Foi apenas anos mais tarde, quando estudou medicina sexual com Goldstein, que ela aprendeu como examinar a vulva e a parte visível do clitóris, conhecida como glande. Ela aprendeu que o órgão inteiro é uma estrutura profunda, composta principalmente de tecido erétil, que se estende na pelve e circunda a vagina.
Em um estudo de 2018 publicado no periódico Sexual Medicine, Rubin, Goldstein e colegas constataram que o fato de não examinarem a vulva e o clítoris leva médicos a deixar de tomar nota de problemas de saúde sexual.
Quase uma em cada quatro mulheres que procuraram a clínica de Goldstein tinham adesões clitoridianas, que ocorrem quando o capuz do clítoris adere à glande e pode provocar irritação, dor e redução do prazer sexual.
Os autores concluíram que médicos que atendem mulheres deveriam examinar o clitóris como questão de rotina. Mas a maioria “não sabe examinar o clitóris nem se sentem à vontade em fazê-lo”.
Essa omissão pode prejudicar as mulheres, além de homens trans, e outras pessoas com vulva. Já houve casos documentados de lesões ao clítoris em procedimentos que incluem cirurgias com malha pélvica, episiotomias realizadas no parto e até mesmo cirurgias de quadril.
Por que não sabemos mais sobre o clitóris? Para Rubin, o motivo é simples: o órgão está intimamente envolvido com o prazer e o orgasmo da mulher. E, até muito recentemente, essas temas não estavam no topo da lista de prioridades da medicina, nem sequer eram vistos como áreas apropriadas de pesquisa médica. Helen O’Connell, a primeira urologista de mulheres da Austrália, lembrou que quando ela própria foi à escola de medicina, o clitóris mal chegou a aparecer em cena.
Na edição de 1985 do livro didático médico “Last’s Anatomy”, que ela estudou, um corte transversal da pelve feminina omitiu o clítoris por completo, e aspectos da genitália feminina eram descritos como “mal desenvolvidos” e uma “falha” de formação genital masculina.
Para O’Connell, esse desinteresse médico generalizado ajuda a explicar por que seus pares urologistas se esforçavam para preservar nervos no pênis em cirurgias de próstata, mas não tinham o mesmo cuidado nas cirurgias pélvicas de mulheres.

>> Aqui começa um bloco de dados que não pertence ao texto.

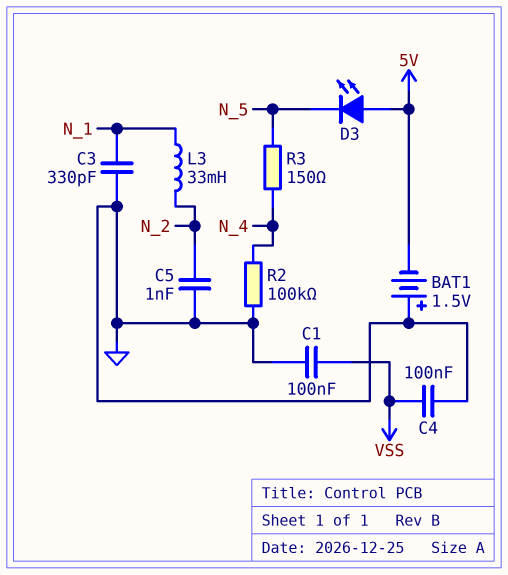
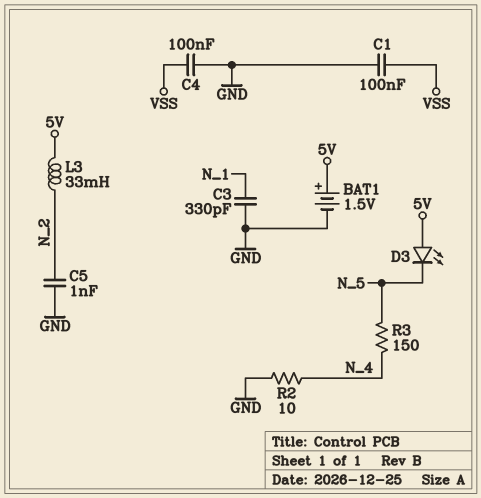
BAT1: 1.5V (plus GND, minus 5V) -> 1.5V (plus 5V, minus GND)
L3: 33mH (N_1, N_2) -> 33mH (5V, N_2)
R2: 100k (GND, N_4) -> 10 (GND, N_4)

O’Connell decidiu investigar a anatomia completa do clitóris, usando microdissecação e ressonâncias magnéticas.
Em 2005 ela publicou um estudo mostrando que a ponta externa do órgão – a parte que pode ser vista e tocada – é apenas a ponta do iceberg, equivalente à glande peniana. O órgão se estende abaixo da superfície e abrange dois bulbos em formato de lágrima, dois braços e uma coluna.
Quando deixam de apreciar essa anatomia, cirurgiões que operam nessa região correm o risco de lesionar os nervos sensíveis responsáveis pelo prazer e o orgasmo que percorrem o topo da coluna.

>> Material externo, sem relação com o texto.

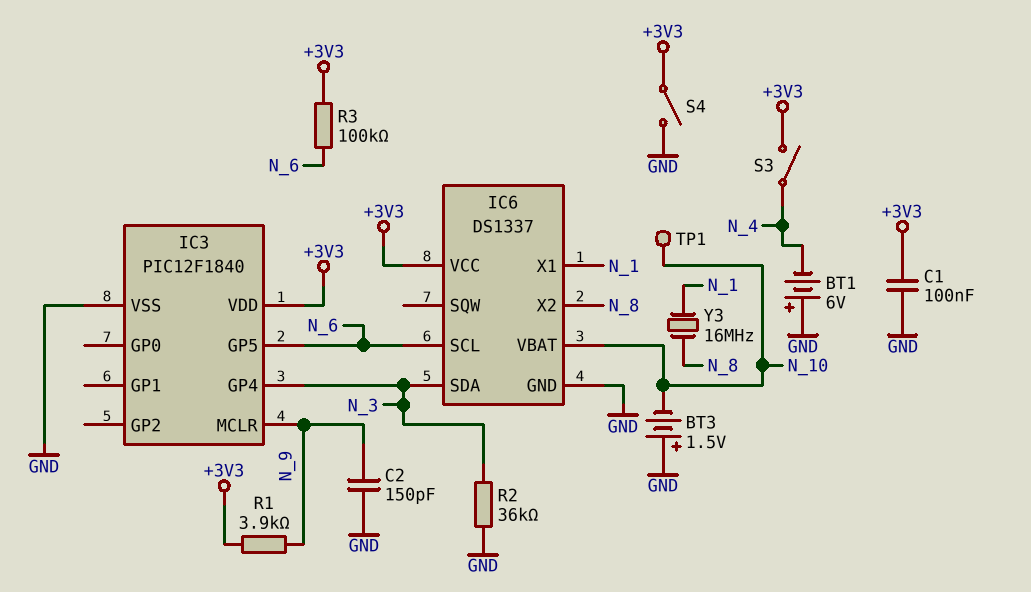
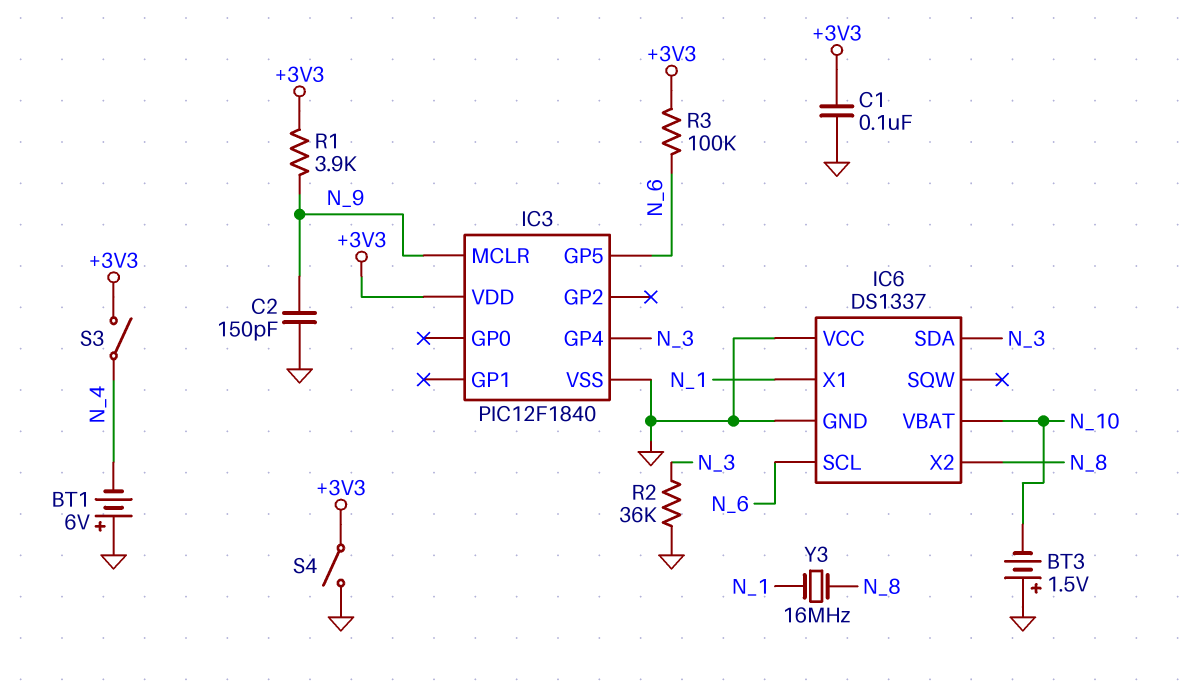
IC6 pin VCC: +3V3 -> GND
TP1: test point (N_10) -> none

Em cirurgias com malha pélvica ou cirurgias da uretra, “as coisas podem estar em um fogo cruzado”, disse O’Connell.
Cada vez mais mulheres estão vindo a público falar de lesões que sofreram nessa região durante procedimentos de rotina. Uma delas é Julie, 44 anos, gerente de um escritório em Essex, a leste de Londres.
Em 2012 ela fez uma cirurgia de quadril para resolver uma dor de costas, e o procedimento a levou a perder a capacidade de chegar ao orgasmo. No ano passado ela compartilhou sua história publicamente no jornal The Telegraph, omitindo seu sobrenome.
Julie contou que acordou da anestesia sentindo dor lancinante na região do clítoris. O cirurgião lhe disse que ela ficara com um hematoma, e que o problema desapareceria. Alguns meses mais tarde, ela descobriu que não conseguia mais chegar ao orgasmo.
Ela passou dois anos fazendo buscas na internet até perceber que um poste cilíndrico posicionado entre suas pernas durante a cirurgia provavelmente esmagara seus nervos clitoridianos.
Julie comparou sua lesão à perda do paladar ou do olfato. “Já se passaram dez anos e ainda não consigo acreditar.”
Gillian ainda está tentando entender a causa de sua lesão. Terá sido a biópsia? A pressão esmagadora? Quatro anos e 12 especialistas mais tarde, ela já se conformou com o fato de que talvez nunca recupere aquela sensação. “Isso mudou minha vida inteira”, ela disse. “É arrasador, é uma coisa da qual você não consegue se recuperar. Nunca.”